There are three narrators in this song. The first guy, Cleopatra's husband or boyfriend or whatever, sounds like he has a lot of political power - he's ordering the legions of Egypt to launch a massive manhunt for the missing queen and Sampson, who she's having an affair with - but he's clearly weak and jealous and helpless and completely at Cleopatra's mercy. When he finds her dead of a snakebite, he's absolutely defeated, and you can hear it in his voice. "Oh, remove her; send the cheetahs to the tomb. Our war is over; our queen has met her doom. Oh, no more - she lives no more - a serpent in her room - oh, no more - it has killed Cleopatra." But even before that, he's been defeated by her: "The jewel of Africa - what good is a jewel that ain't still precious? How could you run off on me? How could you run off on us?" I think it's really interesting the way there is gendered as well as racial belittling happening to this poor guy who can't help but define himself by his ability or inability to rein in and own this powerful woman: " "I found you laying down with Sampson and his full head of hair. Found my black queen, Cleopatra - bad dreams, Cleopatra."

The second and third narrators are the pimp and the boyfriend of a stripper/prostitute in Vegas in the 21st century. She works at the Luxor, and both of these guys are in a power struggle with each other but ultimately with her - she's the one in charge, and they're just desperately trying to own her and prove their worth as men by their ability to claim some control over her. The pimp does not sound like a very successful guy, but he's so enamored of this idea of being the classic pimp, so he puts on the braggadocio: "Pimpin' in my Convos. Bubbles in my champagne; let it be some jazz playin'. Top-floor motel suite, twistin' my cigars. Floor-model TV with the VCR. Got rubies in my damn chain. Whip ain't got no gas tank, but it still got wood grain." But even as all that bragging sounds a little weak - floor-model TV with a VCR? - he caps it off with his ultimate power play: "Got your girl workin' for me." She may be "your girl," but she's working for me. And it keeps him in business: "Hit the strip and my bills paid - that keep my bills paid." Notice how he calls her "that." Go ahead, objectify: That proves you're in charge. Good luck with that.
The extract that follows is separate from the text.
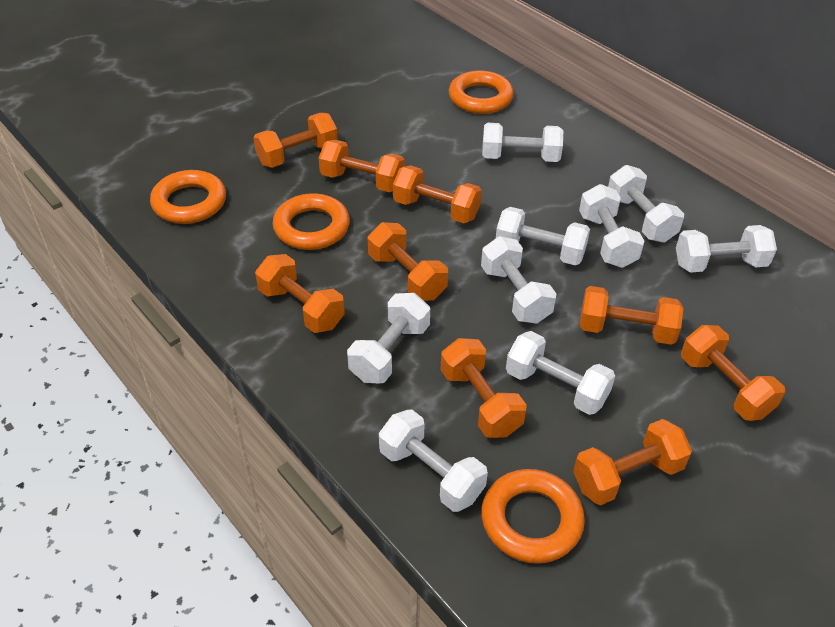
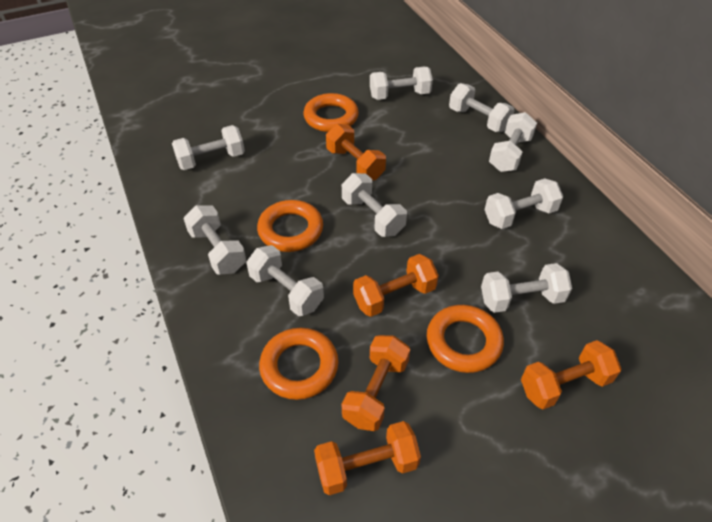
orange dumbbell: 9 -> 5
And we end by hearing from the stripper's boyfriend. She stops by to see him after a shift, and he does what he can to take care of her, to show her he loves her: He gives her a bath, he touches her in places only he knows - he tries as hard as he can to keep his claim on her sexually because he's obviously very in love with her and is terrified of losing her. The whole time, she's the one in power and he's weak. Even the line about penis size - the line that in any other hip hop song would be shameless bragging - is sad and a little condescending. She's telling him what he needs to hear to keep his pride in tact, and even he knows that's all that's going on. "The way you say my name makes me feel like I'm that n****, but I'm still unemployed. You say it's big, but you take it. ... But your love ain't free, no more."

Yes, it's kind of dirty and sad and tawdry and tough to listen to, but it's a story so beautifully told, with an emotional backdrop so clear without ever being spelled out or in-your-face, and the music is phenomenal. I really, really, really love this song. It pretty much ensured that 2012 was going to be one of my favorite years musically in a long time.